Tuesday, April 19, will be a watershed day for climate change litigation as the U.S. Supreme Court hears oral argument in American Electric Power v. Connecticut. At stake is whether states and private parties should be allowed to bring common law nuisance claims against utilities for their greenhouse gas (“GHG”) emissions. While the authority of the federal Environmental Protection Agency to regulate GHG emissions is not directly at issue, the case will implicate the Court’s 2007 decision in Massachusetts v. EPA, which held that GHG emissions are a pollutant under the Clean Air Act and that states have standing to challenge inaction by the federal government.
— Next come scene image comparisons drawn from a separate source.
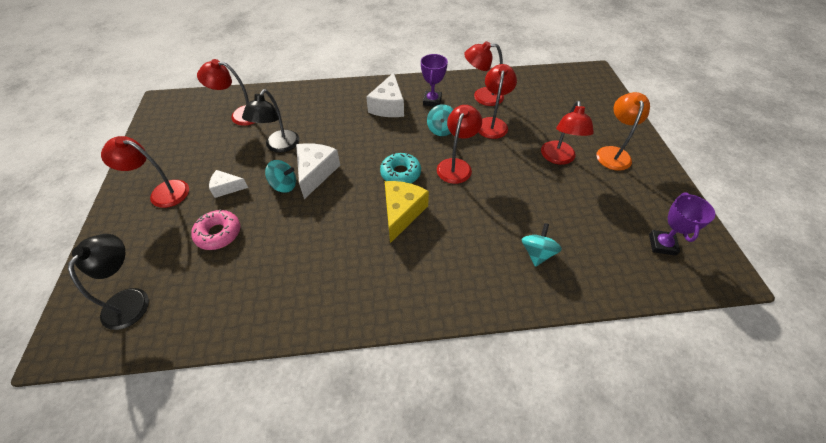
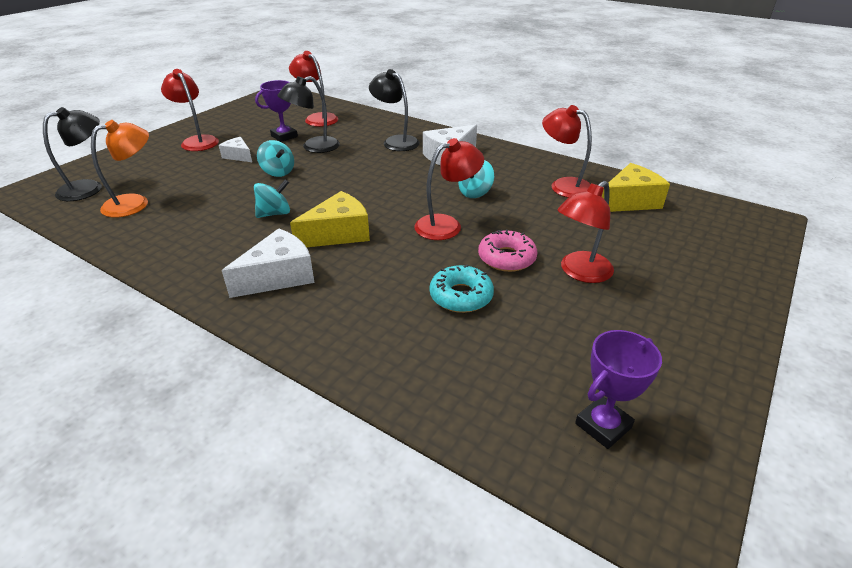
camera: 40 degrees right, 15 degrees down
(218, 233) = (190, 179): pink donut -> pink donut (506, 258)
(316, 173) = (313, 175): white cheese -> white cheese (279, 276)
(334, 110) = (395, 141): none -> black lamp
(400, 173) = (383, 206): turquoise donut -> turquoise donut (461, 296)
(432, 101) = (500, 169): purple trophy -> purple trophy (284, 136)
(492, 123) = (542, 210): red lamp -> none
(526, 91) = (629, 201): none -> yellow cheese
(537, 253) = (420, 335): turquoise spinning top -> turquoise spinning top (274, 213)
(613, 153) = (670, 303): orange lamp -> orange lamp (135, 203)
Meanwhile, the elephant in the courtroom, so to speak, are the continuing efforts in Congress to curb the EPA’s adoption of regulations addressing climate change issues.
Underlying Lawsuit & Appeal
In 2004, eight states (Connecticut, California, Iowa, New Jersey, New York, Rhode Island, Vermont and Wisconsin), three private land trusts and New York City sued five utilities asserting a claim for federal common law public nuisance. The lawsuit alleged that GHG emissions from the utilities’ power plants contributed to global warming and, thereby, threaten injury to the states and their citizens. The district court dismissed the case as raising complex policy questions that should be decided by the legislative and executive branches, not by the courts.
The Second Circuit Court of Appeals reversed in a decision issued by two judges (the third, now-Supreme Court Justice Sonia Sotomayor heard oral argument but recused herself from the decision because of her subsequent nomination to the Court). The Second Circuit held that the nuisance claims do not involve nonjusticiable political questions and, at least for purposes of determining the plaintiffs’ standing, the case could move forward through discovery and summary judgment, which would require plaintiffs to provide more evidence to support their claim.
Issues
The three primary issues before the U.S. Supreme Court are:
- Whether the states and private parties have standing to bring a common law claim;
- Whether there is even a common law nuisance action that would apply to climate change; and
- Whether the federal common law claims are displaced by either the Clean Air Act or the EPA’s GHG regulations.
The briefing in the case has been extensive. The Climate Law Blog at Columbia Law School’s Center for Climate Change Law has posted excellent summaries of the issues in the utilities‘ and states‘ opening briefs and the utilities’ reply. In addition, the case has drawn 31 separate amicus briefs from a wide range of interests such as the U.S. Chamber of Commerce, National Association of Home Builders, Business Roundtable, Edison Electric Institute, major oil companies, National Automobile Dealers Association, American Trucking Association, Petroleum Marketers Association, CATO Institute and 23 states (all against allowing nuisance claims) to Defenders of Wildlife, Westinghouse Solar, a coalition of religious organizations and four states (in support of permitting nuisance claims).
A New Dynamic
When the utilities, six states (New Jersey and Wisconsin dropped out), land trusts and city argue before the Supreme Court on Tuesday, they will face a different Court than the one that decided Massachusetts. Justice Stevens, the author of the 5-4 majority decision, and Justice Souter, a member of the majority, have been replaced by Justices Sotomayor and Kagan. Only eight of the justices, however, will consider the AEP case because Justice Sotomayor has recused herself due to her participation in the Second Circuit case. That leaves a potential for either a 4-4 tie, which would mean the Second Circuit decision stands, or one of the Massachusetts majority switches sides. Because of this shift, the merits briefing in AEP no doubt has paid careful attention to the dissents in Massachusetts, which focused on the nonjusticiability of the states’ claims regarding standing and injury.
Another critical issue not raised by Massachusetts, but which may come up if a majority can get past the standing issue, is whether EPA’s GHG regulations have displaced, or will at some point in the future will displace, any common law claims. Seth Jaffe of Foley Hoag points out the nuances in the parties’ briefs on this issue. The irony is that the displacement argument may be good only so long as the EPA actually is allowed to regulate. In the last budget vote, EPA’s climate change programs took substantial hits and some in Congress are aiming to go even further and enact either a complete ban on EPA regulating GHG or defund the agency’s programs to prevent implementation. If, however, only one of the Justices switches to the Massachusetts dissenters’ position on standing, the Court would not even have to address displacement.
The oral argument on Tuesday should be fascinating and the comments of the Justices will be closely watched for clues as to the outcome, which is expected in June.